Now I don’t want you to picture me going on a tirade through the house, throwing things, kicking the wall, etc… But if I could grab on to a genuine offense, I’d hop on and ride it for all it was worth. And this was a habit. I didn’t understand yet that I could choose this, too.
I think I was washing dishes listen to a Brain Tracy seminar on my phone, and he kept saying, “I’m responsible,” over and over again. My first thought was a joke. I thought – my life will be way easier if Brian Tracy is responsible for everything bad that happens. Then I had another one of those crazy epiphanies – I could clearly see what I had been doing.
I had been living a life where I mostly didn’t give grace to anyone. Grace is a beautiful word, and a beautiful idea. I lived in a place in my mind that had zero. I didn’t let up; I didn’t let the people around me be free to make their own mistakes. I was on a self-improvement journey, so heck, yeah, I’m allowed to make mistakes. But nobody around me has the same freedom. At least not with me. I will grab on to that mistake and make you feel awful about it. That’s how powerful I am.
But real power comes with grace. It doesn’t come with the immaturity of being angry because you have the right; or being angry because you’re somehow allowed the opportunity. Power comes in making the decision not to take offense, and to not feel like you’re wasting a good chance to be angry.

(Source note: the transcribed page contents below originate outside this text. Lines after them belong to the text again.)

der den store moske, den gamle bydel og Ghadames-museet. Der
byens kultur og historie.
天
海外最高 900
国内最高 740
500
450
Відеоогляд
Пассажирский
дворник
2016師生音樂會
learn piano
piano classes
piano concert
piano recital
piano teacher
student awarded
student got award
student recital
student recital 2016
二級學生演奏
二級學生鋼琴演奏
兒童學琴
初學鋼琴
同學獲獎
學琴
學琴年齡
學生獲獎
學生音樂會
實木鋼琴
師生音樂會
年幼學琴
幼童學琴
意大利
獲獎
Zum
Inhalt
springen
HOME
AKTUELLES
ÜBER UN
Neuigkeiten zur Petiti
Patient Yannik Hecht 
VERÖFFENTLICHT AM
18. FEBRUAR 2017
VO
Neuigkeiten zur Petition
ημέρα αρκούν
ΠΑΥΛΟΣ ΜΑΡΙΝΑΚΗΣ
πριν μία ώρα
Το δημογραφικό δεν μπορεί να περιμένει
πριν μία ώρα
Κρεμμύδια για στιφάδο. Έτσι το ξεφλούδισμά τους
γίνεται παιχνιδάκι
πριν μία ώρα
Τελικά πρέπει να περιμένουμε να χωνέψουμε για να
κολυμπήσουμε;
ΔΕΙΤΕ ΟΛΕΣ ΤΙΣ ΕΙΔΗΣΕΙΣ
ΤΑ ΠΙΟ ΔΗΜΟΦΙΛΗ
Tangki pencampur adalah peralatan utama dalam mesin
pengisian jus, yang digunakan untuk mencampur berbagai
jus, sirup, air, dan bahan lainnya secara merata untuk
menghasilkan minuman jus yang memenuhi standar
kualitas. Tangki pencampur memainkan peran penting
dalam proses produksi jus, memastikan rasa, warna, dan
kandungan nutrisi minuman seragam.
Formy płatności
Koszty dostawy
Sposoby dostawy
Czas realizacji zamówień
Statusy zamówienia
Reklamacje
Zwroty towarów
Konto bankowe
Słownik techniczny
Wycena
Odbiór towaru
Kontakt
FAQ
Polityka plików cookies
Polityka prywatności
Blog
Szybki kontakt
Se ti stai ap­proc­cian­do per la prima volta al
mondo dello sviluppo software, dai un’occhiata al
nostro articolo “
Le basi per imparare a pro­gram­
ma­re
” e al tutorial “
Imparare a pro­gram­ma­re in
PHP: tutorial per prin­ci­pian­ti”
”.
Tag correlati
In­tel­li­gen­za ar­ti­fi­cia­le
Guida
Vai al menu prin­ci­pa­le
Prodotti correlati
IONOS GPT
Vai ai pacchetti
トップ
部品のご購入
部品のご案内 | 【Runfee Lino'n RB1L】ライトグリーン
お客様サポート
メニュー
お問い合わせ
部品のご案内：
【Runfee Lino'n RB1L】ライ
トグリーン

All of this to say – make grace your habit. Make understanding, and clarification, and humility a habit. You can change that that – you have the power in the in-between space – between stimuli and reaction – to become something much, much greater. And all you have to do is choose it.
This week in your journal, look for ways that you take offense. Examine your hot buttons and how you react each time one is pressed, and then write down how you wished you responded to each of these. And then write down, “It doesn’t have to be a wish. I can choose this reality.”